**Stated task A**
In the extract_clean_data help page, what range of thresholds is the autothreshold search limited to?
**Stated task B**
Extend the extract_clean_data help page, picking up right after its last line.

***** Excerpt *****

Skip to contents

Extract final clean data using either absolute or best method generated outliers.

Usage

extract_clean_data(
  refdata,
  outliers,
  mode = "abs",
  var_col = NULL,
  threshold = NULL,
  warn = FALSE,
  verbose = FALSE,
  autothreshold = FALSE,
  pabs = 0.1,
  loess = FALSE,
  outlier_to_NA = FALSE
)

Arguments

refdata

dataframe. The reference data for the species used in outlier detection.

outliers

string. Output from the outlier detection process.

mode

character. Either abs to use absolute outliers to filter data or best to outliers from best method.

var_col

string. A parameter to be used if the data is a data frame and the user must indicate the column wih species names.

threshold

numeric. Value to consider whether the outlier is an absolute outlier or not.

warn

logical. If FALSE, warning on whether absolute outliers obtained at a low threshold is indicated. Default TRUE.

verbose

logical. Produces messages or not. Default FALSE.

autothreshold

vector. Identifies the threshold with mean number of absolute outliers.The search is limited within 0.51 to 1 since thresholds less than are deemed inappropriate for identifying absolute outliers. The autothreshold is used when threshold is set to NULL.

pabs

numeric. Percentage of outliers allowed to be extracted from the data. If best is used to extract outliers and the pabs is exceeded, the absolute outliers are removed instead. This because some records in the best methods are repeated and they will likely to remove true values as outliers.

loess

logical. Set to TRUE to use loess threshold optimization to extract clean data.

outlier_to_NA

logical If TRUE a clean dataset will have outliers replaced with NAs. This parameter is experimented to ouput dataframe when multiple variables of concerns are considered during outlier detection.

###param multiple TRUE for multiple species and FALSE for single species considered during outlier detection.

Value

Either a list or dataframe of cleaned records for multiple species.

See also

Examples


if (FALSE) { # \dontrun{

data(jdsdata)
data(efidata)

***** Stored records *****

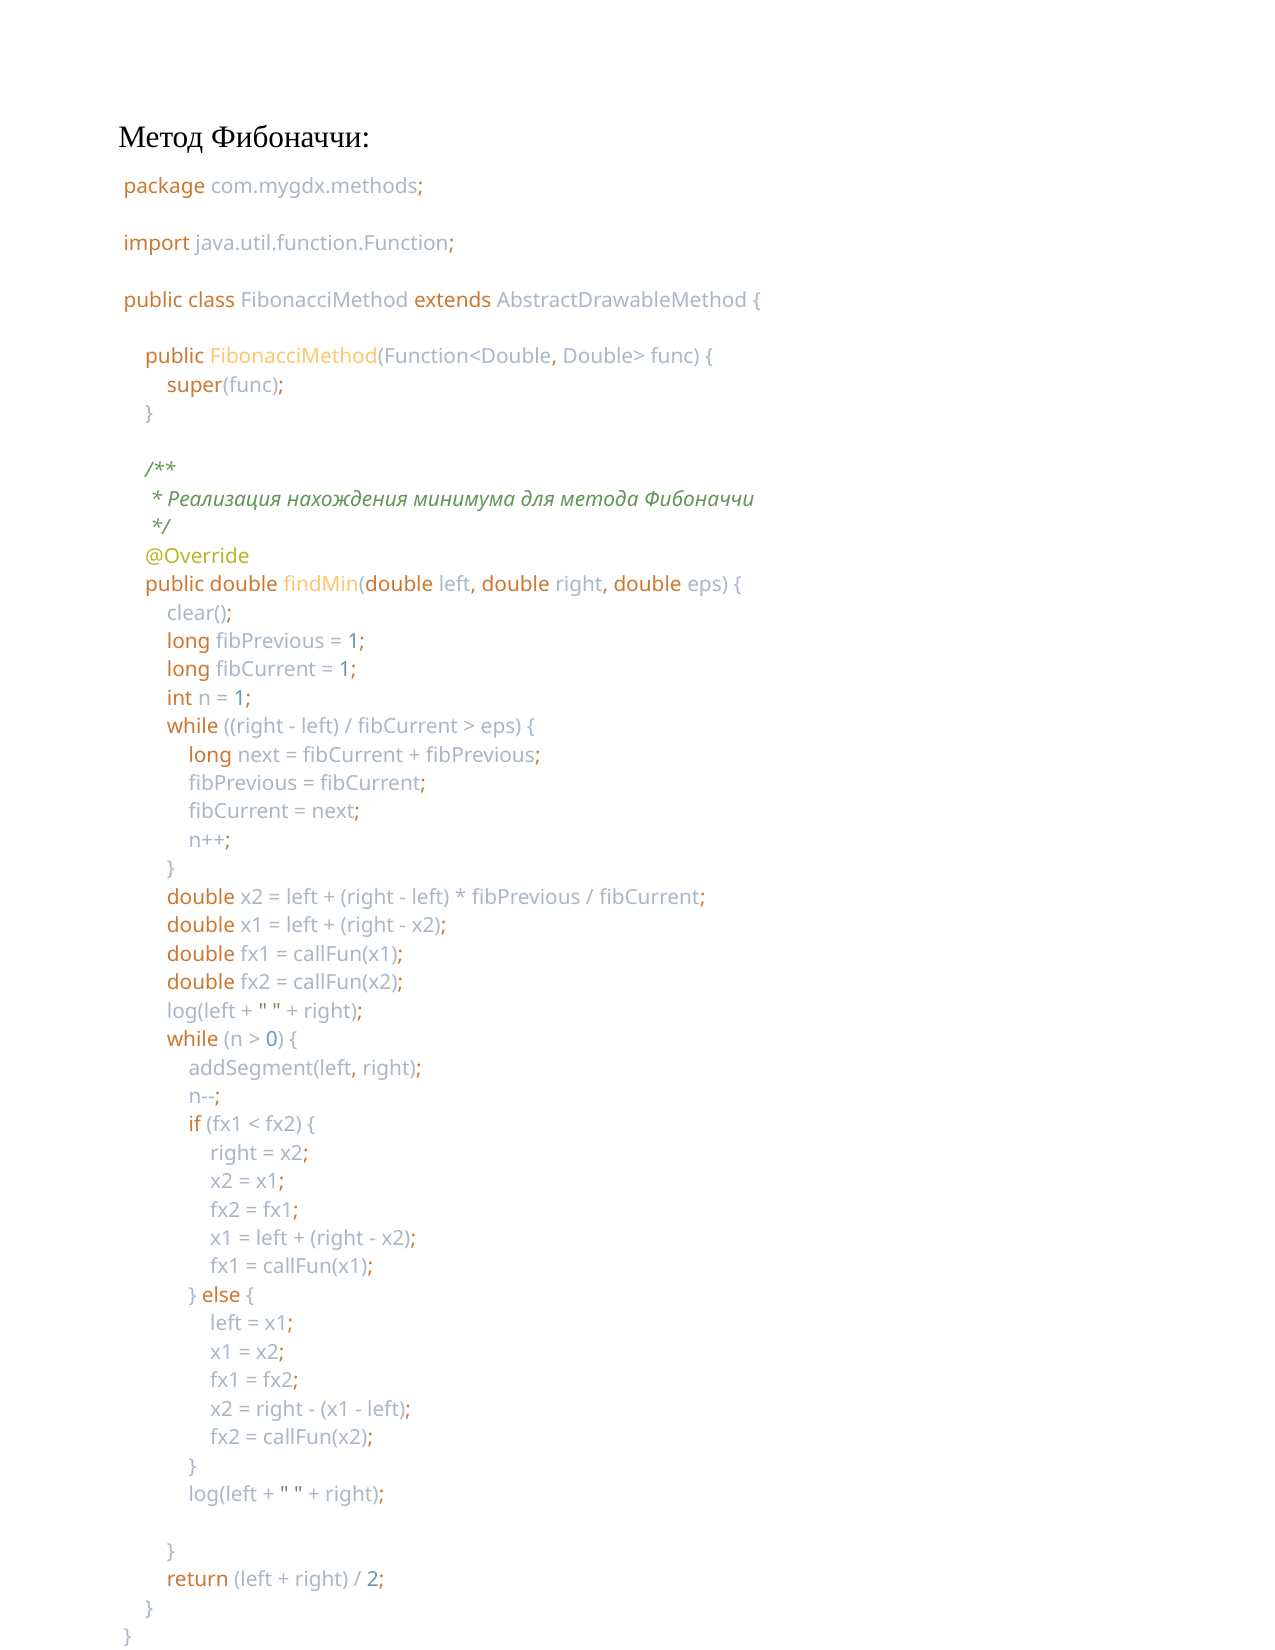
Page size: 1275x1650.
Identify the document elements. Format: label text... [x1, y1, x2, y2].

*****
***** Stored records *****

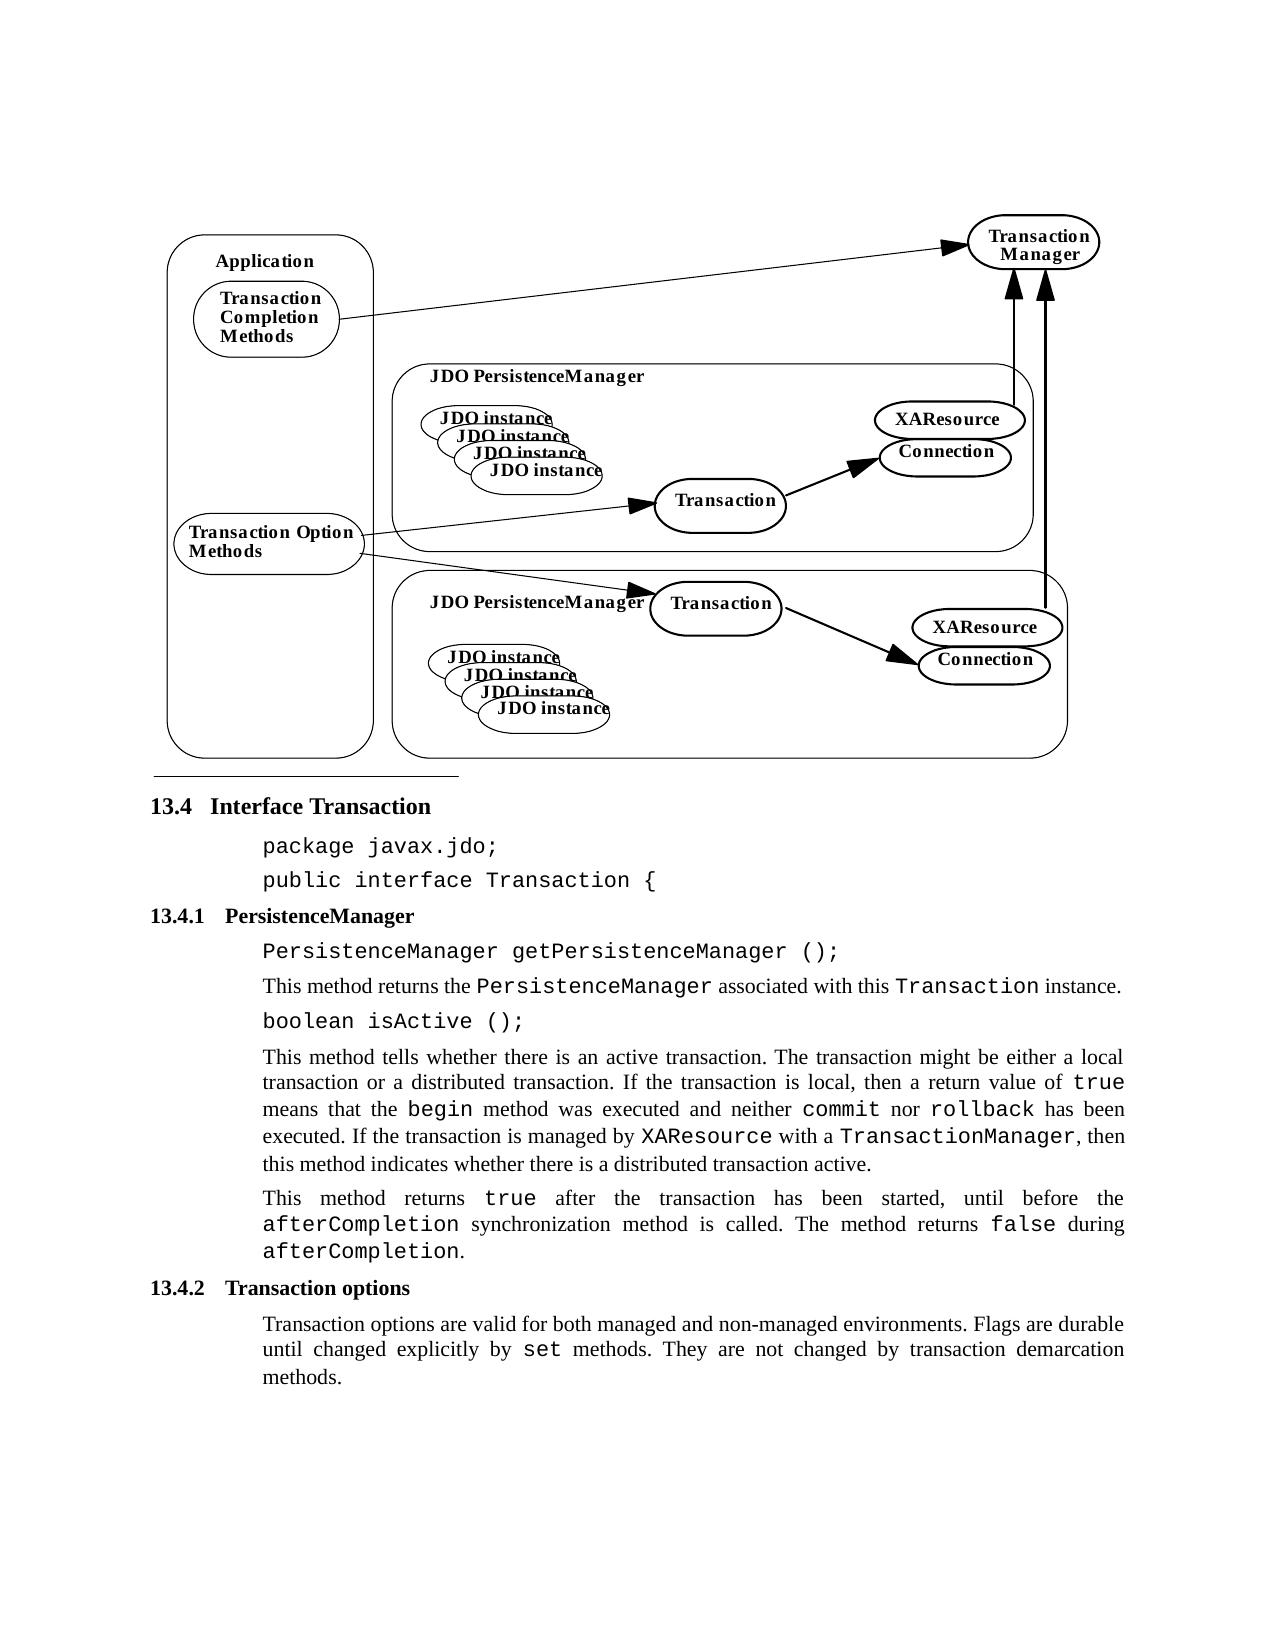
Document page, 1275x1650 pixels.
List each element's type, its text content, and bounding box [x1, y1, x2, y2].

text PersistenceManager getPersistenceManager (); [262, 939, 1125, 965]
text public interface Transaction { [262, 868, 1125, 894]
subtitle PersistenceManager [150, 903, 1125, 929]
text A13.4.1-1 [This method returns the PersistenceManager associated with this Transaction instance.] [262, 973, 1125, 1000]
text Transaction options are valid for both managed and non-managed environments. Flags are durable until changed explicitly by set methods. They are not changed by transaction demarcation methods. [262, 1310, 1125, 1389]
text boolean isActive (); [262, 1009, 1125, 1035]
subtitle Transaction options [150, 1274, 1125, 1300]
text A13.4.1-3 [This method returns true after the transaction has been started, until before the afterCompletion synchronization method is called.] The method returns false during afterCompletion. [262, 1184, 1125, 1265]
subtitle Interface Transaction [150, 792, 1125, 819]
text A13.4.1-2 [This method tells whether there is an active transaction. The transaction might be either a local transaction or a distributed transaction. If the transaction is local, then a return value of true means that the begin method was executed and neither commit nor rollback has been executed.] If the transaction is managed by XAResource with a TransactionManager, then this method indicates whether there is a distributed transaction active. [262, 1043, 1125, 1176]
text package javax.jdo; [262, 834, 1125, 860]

*****
***** Stored records *****

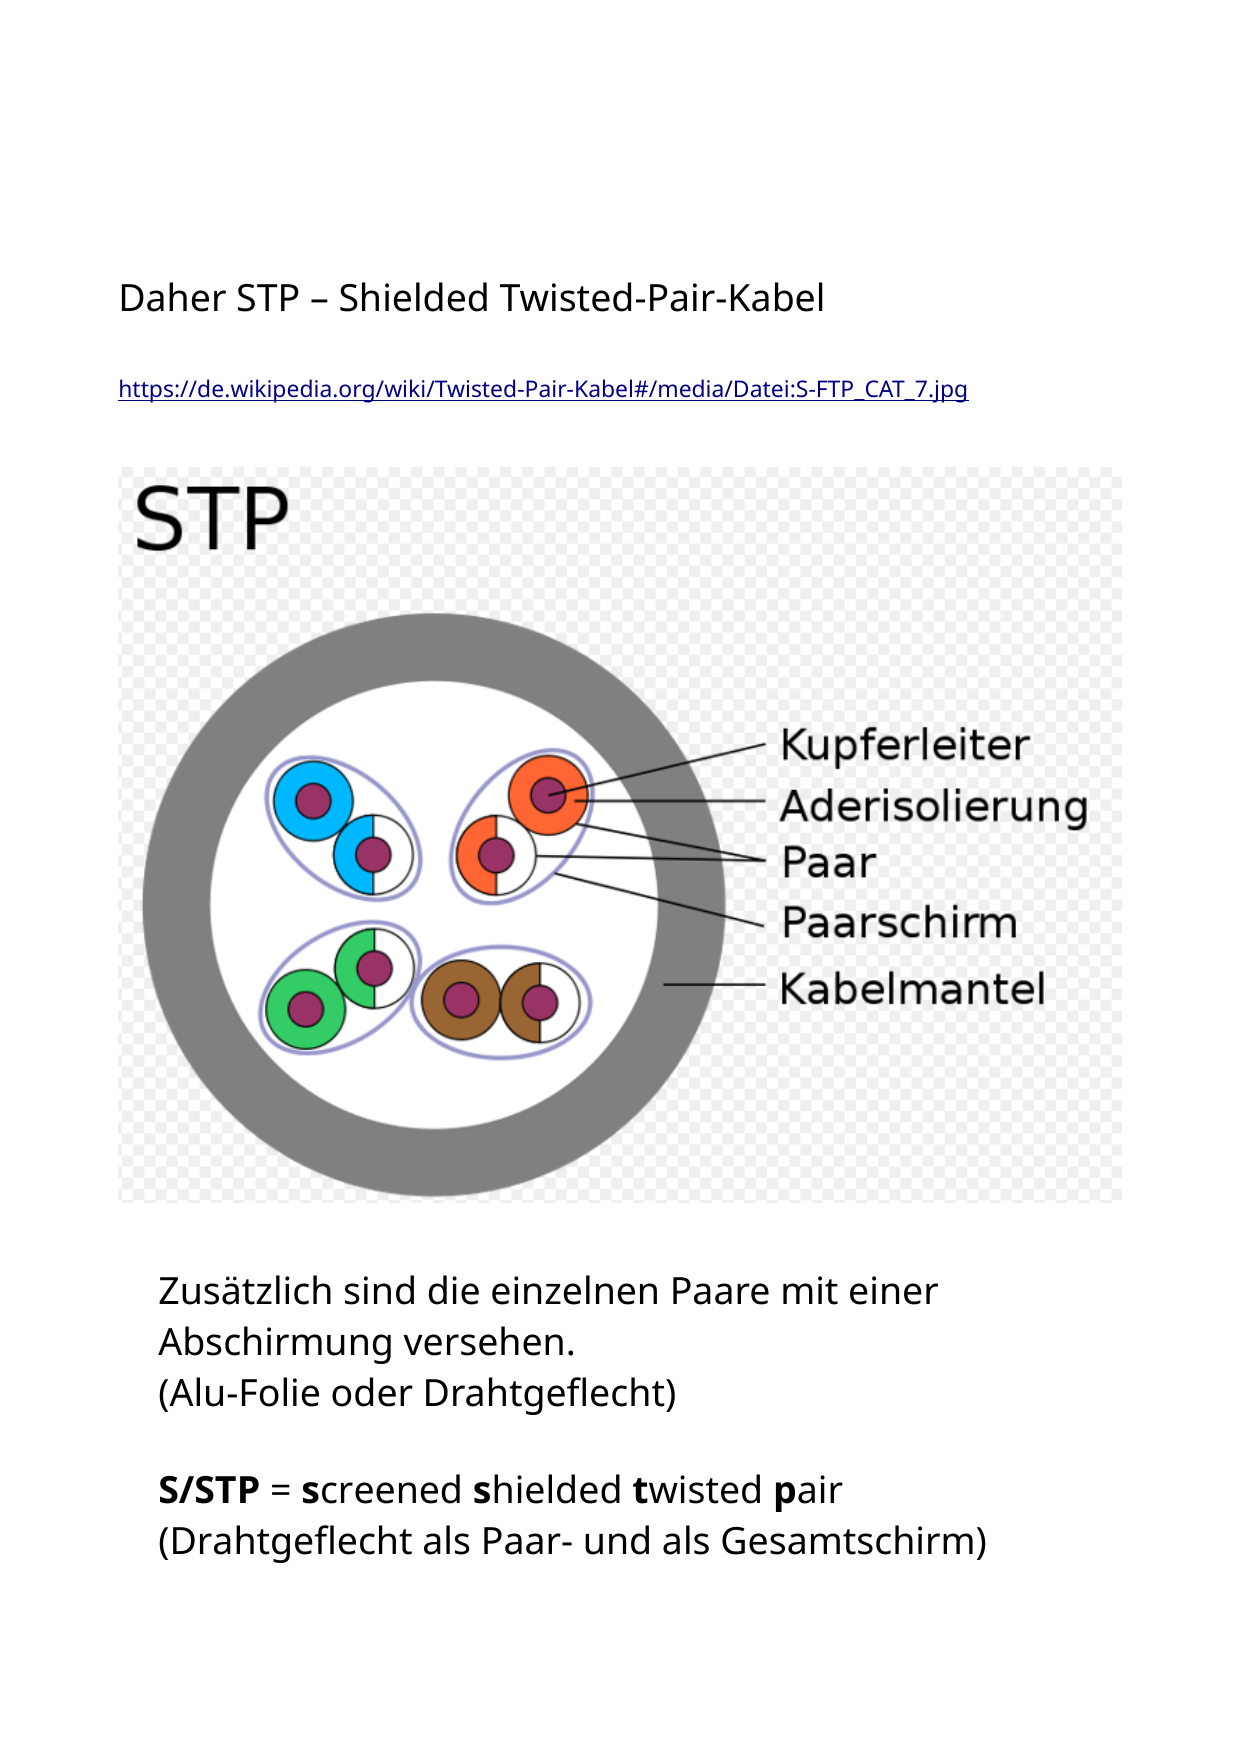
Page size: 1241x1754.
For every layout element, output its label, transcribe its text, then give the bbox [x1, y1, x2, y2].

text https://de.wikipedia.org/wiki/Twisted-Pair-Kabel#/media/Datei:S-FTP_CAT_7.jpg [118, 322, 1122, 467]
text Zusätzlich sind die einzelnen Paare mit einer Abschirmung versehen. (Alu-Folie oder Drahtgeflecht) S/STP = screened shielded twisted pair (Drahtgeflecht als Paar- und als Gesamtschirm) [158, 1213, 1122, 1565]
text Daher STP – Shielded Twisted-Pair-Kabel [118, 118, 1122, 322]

*****

**Exercise response A**
0.51 to 1

**Exercise response B**
matchdata <- match_datasets(datasets = list(jds = jdsdata, efi = efidata),
                            lats = 'lat',
                            lons = 'lon',
                            species = c('speciesname','scientificName'),
                            country= c('JDS4_site_ID'),
                            date=c('sampling_date', 'Date'))

datacheck <- check_names(matchdata, colsp= 'species', pct = 90, merge =TRUE)


danube <- system.file('extdata/danube.shp.zip', package='specleanr')

db <- sf::st_read(danube, quiet=TRUE)


worldclim <- terra::rast(system.file('extdata/worldclim.tiff', package='specleanr'))

rdata <- pred_extract(data = datacheck,
                      raster= worldclim ,
                      lat = 'decimalLatitude',
                      lon= 'decimalLongitude',
                      colsp = 'speciescheck',
                      bbox = db,
                      minpts = 10,
                      list=TRUE,
                      merge=F)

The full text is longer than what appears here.